Water, as we all know, is a liquid, and moves freely in response to the force of the Earth’s gravity. It also moves in response to other gravitational forces, specifically those of the Moon and the Sun. But it is only in the enormous oceans that we see this movement.
These movements of the oceans are known as tides, and they follow an enormously complex pattern. The primary influence is the gravitational pull of the moon, so the tidal cycle follows very closely the movement of the moon in its orbit.
But this major effect can be compounded by the tilt of the Earth, so that there are higher tides in areas that are tilted more closely to the Moon; this results in seasonal differences in the tides. The tides are also affected by the lesser gravitational pull of the much more distant Sun, so that the highest tides occur on the New Moon, when the Moon and the Sun are on the same side of the Earth. A second smaller tide occurs because the landmasses on the side of the Earth opposite the Moon are pulled towards the Moon more than the water. The whole is further complicated by local geographic eccentricities on land and on the sea floor. The daily tidal fluctuation in British Columbia ranges from about two meters in the south to over seven on the North Coast. Despite all the complications, however, the tides follow quite predictable patterns, and a tide book is a worthwhile investment on any visit to the coast.
The tides have been having their way on the planet for eons, and thus have had their effects on the evolution of life. Just as there are plants and animals which have adapted to live beneath the waves, and in the many diverse habitats on land, so, too, there are thousands of species which live in the life zone which is affected twice daily by the tides.
As the tide recedes to its daily low point, this life zone is exposed to the elements, and the plants and animals there must survive until the next high tide.
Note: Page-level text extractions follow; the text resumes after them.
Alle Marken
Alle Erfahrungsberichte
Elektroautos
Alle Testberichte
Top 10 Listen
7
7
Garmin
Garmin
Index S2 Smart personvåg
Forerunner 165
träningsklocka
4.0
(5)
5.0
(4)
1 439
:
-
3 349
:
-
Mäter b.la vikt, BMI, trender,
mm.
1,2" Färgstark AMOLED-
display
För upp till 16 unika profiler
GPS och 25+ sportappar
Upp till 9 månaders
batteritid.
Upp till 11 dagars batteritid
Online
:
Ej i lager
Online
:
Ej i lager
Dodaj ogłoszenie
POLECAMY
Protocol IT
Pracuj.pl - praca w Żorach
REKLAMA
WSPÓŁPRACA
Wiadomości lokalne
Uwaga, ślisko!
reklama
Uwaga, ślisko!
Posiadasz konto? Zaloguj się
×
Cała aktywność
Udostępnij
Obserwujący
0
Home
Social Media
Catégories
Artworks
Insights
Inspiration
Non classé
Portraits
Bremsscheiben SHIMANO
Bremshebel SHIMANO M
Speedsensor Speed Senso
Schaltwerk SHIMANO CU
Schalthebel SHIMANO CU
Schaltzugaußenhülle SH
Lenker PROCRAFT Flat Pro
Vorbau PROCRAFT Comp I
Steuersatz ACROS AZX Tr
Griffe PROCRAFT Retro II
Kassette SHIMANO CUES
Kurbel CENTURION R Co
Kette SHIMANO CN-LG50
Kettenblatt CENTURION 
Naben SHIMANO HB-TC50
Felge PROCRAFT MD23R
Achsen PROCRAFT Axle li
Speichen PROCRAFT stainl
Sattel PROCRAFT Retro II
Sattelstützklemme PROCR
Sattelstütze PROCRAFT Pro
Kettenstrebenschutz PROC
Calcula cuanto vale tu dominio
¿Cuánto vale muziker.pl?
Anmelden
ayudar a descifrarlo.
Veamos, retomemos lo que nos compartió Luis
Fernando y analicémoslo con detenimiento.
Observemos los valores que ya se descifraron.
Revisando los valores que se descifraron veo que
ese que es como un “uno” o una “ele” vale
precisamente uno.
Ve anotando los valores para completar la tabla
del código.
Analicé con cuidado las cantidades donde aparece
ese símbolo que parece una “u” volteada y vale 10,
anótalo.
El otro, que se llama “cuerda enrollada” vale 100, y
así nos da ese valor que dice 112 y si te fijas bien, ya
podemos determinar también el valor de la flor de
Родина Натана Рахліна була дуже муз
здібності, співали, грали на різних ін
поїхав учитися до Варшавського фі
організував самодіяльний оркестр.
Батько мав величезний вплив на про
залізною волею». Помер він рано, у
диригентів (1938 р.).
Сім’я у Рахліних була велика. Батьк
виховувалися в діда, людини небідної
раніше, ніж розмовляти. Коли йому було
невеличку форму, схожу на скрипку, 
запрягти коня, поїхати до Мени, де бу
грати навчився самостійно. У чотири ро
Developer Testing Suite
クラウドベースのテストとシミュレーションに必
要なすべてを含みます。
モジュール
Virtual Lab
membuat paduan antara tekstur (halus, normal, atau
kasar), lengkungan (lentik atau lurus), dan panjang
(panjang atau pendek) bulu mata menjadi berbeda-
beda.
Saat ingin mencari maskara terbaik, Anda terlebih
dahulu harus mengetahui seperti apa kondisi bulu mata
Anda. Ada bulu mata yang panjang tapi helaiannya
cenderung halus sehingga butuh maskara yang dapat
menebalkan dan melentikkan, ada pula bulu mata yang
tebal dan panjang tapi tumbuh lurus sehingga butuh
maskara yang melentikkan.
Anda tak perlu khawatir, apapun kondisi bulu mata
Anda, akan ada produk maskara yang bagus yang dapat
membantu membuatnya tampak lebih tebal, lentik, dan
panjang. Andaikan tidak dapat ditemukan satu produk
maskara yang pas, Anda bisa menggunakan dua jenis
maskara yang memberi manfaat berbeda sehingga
They are also exposed to the curious eyes of the intertidal explorer. Even an average tide will reveal wondrous things along the shore, or clinging to dock pilings, but it is the lowest tides of the year, in the summer, which expose the richest diversity of life.
All intertidal habitats have their species of interest, from muddy bays to wave-washed beaches, and rugged rocky outcrops. But it is these rocky shores that offer the best viewing opportunities, with relatively easy access, and many small pools left behind by the receding tide.
Marine organisms in the intertidal area fall into a few basic groups. While there are a few grasses to represent the flowering plants, most “seaweeds” are algae, and are grouped generally as either red, or green, or brown algae. The long whip-like stipes of Bull Kelp (Nereocystis luetkeana), a brown alga, with their hollow bulbous tips, can be seen in masses in the water, and often cast up on the beach. If you think it looks funny, don’t be too critical; you have probably eaten an extract from kelp that keeps your ice cream smooth and creamy.
Held fast to the rocky substrate are masses of rockweed (Fucus species), whose mucous covered fronds retain moisture, and provide cover for small marine animals. The bright green seaweed you see may be sea lettuce (Ulva species). The occasional translucence of this alga is understandable, because each frond is only two cells thick.